Do you have a favourite building?
I’m interested in the integrity of a building’s construction. Engineering isn’t something that you just use to hold things up or to service a space. It’s actually something that can contribute to the architecture, so I’m a big fan of inside-out buildings or high-tech architecture. Favourites include the Leadenhall Building (Cheesegrater), the Millennium Dome, Pompidou Centre and the Lloyd’s Building.
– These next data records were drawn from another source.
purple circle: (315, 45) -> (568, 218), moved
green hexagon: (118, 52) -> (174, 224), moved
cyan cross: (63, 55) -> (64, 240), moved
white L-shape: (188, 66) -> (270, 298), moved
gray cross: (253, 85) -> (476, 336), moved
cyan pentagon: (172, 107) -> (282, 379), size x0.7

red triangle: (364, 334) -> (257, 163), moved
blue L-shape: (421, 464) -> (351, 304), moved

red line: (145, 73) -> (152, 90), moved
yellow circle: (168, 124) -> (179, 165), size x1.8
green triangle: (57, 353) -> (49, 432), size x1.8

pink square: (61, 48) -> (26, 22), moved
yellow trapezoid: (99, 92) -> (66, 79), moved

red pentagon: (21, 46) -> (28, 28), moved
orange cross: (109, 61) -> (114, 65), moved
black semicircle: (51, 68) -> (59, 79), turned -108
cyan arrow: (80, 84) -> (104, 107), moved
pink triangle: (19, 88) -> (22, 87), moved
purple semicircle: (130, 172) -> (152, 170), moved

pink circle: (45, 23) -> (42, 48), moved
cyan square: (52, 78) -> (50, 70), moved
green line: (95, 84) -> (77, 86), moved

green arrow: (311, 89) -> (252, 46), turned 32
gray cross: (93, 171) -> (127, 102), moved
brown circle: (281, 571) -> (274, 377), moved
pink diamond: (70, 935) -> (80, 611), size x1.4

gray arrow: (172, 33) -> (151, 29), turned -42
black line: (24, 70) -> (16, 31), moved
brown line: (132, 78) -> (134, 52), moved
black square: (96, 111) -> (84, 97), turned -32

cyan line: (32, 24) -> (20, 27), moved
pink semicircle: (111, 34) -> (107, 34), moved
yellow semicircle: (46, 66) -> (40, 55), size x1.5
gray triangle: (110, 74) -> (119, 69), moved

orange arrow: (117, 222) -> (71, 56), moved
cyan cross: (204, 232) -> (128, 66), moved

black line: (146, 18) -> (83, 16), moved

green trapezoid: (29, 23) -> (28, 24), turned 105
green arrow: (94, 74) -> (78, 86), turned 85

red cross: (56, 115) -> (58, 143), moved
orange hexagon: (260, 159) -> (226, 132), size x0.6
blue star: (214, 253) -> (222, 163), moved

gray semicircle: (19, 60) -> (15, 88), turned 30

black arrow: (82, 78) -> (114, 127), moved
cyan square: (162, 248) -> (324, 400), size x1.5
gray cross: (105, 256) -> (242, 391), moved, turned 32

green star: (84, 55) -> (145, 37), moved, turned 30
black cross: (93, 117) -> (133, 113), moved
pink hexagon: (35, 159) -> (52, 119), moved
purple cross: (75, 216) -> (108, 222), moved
I’m mindful that all of those buildings were in fact designed by Richard Rogers. Perhaps it’s the colour, structure and movement, with the help of some enlightened clients and some rather brilliant and imaginative engineers putting concept before calculation. That said, there have been so many others that have inspired, but the work of Sir Nicholas Grimshaw perhaps deserves special mention for pushing the boundaries of construction with innovations in the process of construction, materials science and sustainability – examples of which include the Eden Project, Park Road Apartments and the Service Tower for Student Housing now sadly demolished.
Do you have a favourite book?
I never read books at school or college, but had a lecturer at university by the name of Andy Atkinson who helped me find a love of learning and reading. When I got to Davis Langdon we were encouraged to read a book called Good to Great by Jim Collins which I thought was just fantastic.
What’s your best career advice?
Three lines from Baz Luhrmann’s 1997 Everybody’s Free (To Wear Sunscreen):
Don’t worry about the future or worry, but know that worrying is as effective as trying to solve an algebra equation by chewing bubble gum.
Don’t waste your time on jealousy. Sometimes you’re ahead, sometimes you’re behind. The race is long and in the end, it’s only with yourself.
Whatever you do, don’t congratulate yourself too much or berate yourself either. Your choices are half chance, so are everybody else’s.